26 September 2012

Review: Evan Burl and the Falling by Justin Blaney

Evan Burl, age fifteen, is the oldest of a group of orphans who live and work in the isolated castle of Dǣmanhur under the brutal supervision of Uncle Mązol and his goons, Ballard and Yesler. The orphans are always hungry, are punished severely for breaking the rules, and are forced to work from sunup to sundown. A mysterious message in the Book predicts that Evan will become an evil sapient when he turns sixteen, and that he cannot be turned from his destiny.

Each chapter of Evan Burl and the Falling begins with a header specifying how long until the mysterious 'Falling'. This is important to note, as the story moves back and forward in time. I think this was meant to be a literary device to enhance suspense. Personally, I found it irritating. One flashback is one thing, but this felt more like telling a story in two timelines at once.

One of the skills in writing a novel in a sci fi, fantasy or speculative genre is to ensure that the reader is provided with the information they need to understand the plot at the right time. Sometimes Evan Burl managed this; sometimes it did not. And the fantasy world has to present a consistent illusion of reality to the reader. Including items like French doors broke this illusion, because they are part of our world, and Evan is not.

The other thing I found annoying was the spelling. Many of the names had little curlicues (e.g. Peąrl, sąpience, which I hope display properly on your screen). On the Kindle, the strange letters are merely annoying.

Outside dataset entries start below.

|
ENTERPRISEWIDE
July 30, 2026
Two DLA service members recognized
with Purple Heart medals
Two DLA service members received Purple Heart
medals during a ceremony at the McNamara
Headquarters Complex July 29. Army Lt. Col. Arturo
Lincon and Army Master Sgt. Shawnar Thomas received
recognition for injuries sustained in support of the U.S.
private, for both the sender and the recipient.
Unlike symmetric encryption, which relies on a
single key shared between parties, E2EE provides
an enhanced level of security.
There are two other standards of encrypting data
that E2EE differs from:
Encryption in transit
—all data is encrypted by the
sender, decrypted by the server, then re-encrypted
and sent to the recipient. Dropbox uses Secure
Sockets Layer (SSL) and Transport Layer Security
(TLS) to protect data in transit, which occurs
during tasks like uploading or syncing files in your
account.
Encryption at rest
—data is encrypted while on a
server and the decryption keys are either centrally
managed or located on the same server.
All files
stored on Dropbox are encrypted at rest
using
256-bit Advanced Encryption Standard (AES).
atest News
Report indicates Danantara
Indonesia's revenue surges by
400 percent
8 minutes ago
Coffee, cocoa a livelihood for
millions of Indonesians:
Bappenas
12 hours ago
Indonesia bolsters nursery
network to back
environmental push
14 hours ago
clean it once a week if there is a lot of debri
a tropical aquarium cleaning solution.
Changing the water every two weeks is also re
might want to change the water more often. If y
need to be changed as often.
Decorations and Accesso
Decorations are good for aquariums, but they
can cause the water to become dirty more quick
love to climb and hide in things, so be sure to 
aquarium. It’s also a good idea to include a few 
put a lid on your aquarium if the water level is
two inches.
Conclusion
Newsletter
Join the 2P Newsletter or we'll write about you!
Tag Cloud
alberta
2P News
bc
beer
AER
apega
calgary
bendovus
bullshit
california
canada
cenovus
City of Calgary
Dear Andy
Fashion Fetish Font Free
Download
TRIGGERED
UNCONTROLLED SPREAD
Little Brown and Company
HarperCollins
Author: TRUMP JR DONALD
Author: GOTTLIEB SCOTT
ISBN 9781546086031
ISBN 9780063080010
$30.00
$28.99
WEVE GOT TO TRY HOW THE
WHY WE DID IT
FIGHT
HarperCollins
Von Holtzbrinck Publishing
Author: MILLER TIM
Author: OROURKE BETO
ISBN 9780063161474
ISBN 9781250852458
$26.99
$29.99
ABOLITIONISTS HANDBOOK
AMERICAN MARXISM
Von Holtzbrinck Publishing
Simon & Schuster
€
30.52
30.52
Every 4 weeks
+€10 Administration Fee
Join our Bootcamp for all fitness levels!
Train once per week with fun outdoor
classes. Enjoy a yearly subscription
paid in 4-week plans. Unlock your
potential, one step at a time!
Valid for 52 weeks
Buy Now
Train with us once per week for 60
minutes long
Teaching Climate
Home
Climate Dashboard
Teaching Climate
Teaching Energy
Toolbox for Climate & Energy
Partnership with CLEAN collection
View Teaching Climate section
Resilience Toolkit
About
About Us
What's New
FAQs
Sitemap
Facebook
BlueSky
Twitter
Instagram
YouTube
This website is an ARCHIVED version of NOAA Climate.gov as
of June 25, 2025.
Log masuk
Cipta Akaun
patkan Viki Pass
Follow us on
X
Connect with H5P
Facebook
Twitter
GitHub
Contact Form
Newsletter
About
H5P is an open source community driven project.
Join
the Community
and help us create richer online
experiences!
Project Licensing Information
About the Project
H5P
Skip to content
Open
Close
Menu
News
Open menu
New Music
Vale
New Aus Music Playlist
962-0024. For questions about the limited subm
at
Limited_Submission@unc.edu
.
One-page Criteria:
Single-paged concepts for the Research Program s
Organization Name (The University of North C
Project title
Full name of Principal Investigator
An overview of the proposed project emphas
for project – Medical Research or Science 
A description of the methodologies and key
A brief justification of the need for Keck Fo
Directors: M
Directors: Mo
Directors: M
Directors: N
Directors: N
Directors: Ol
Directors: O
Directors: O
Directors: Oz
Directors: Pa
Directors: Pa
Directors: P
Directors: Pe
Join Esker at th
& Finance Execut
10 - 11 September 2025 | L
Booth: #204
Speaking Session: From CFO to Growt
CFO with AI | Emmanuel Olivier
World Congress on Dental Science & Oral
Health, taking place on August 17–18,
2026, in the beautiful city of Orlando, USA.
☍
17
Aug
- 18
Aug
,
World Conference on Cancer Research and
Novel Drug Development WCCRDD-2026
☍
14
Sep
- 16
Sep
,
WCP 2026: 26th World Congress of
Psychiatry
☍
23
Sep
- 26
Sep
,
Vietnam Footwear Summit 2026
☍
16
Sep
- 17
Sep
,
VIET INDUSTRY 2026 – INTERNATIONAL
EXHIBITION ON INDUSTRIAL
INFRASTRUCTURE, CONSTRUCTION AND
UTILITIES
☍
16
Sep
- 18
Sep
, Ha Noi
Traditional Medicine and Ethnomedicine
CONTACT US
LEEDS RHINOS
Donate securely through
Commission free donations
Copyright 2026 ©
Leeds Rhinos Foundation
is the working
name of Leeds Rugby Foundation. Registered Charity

But reading the epub version of the book on my Kobo was impossible, because the file conversion process had changed all the strange letters to boxes, rendering it almost unreadable.

It takes a while for the story to really gain its stride--at first, it seems as though it is trying too hard, with the melodramatic evil uncle, the punishments and the affected spelling of character's names. But once it settle in and gains pace, it improves… only to finish with a ‘to be continued’ cliffhanger ending, with no resolution to any of the questions raised. What are the orphans manufacturing? What is the ‘falling’? Where did the orphans come from? Is Evan really evil?

Evan Burl and the Falling could be the start of something good. But it finished too soon and left too many unanswered questions for my liking. I personally prefer each book in a series to have a partial resolution that gives more clues about the final climax, which completes the overall story arc.

Thanks to Inklis Marketing for providing a free ebook for review.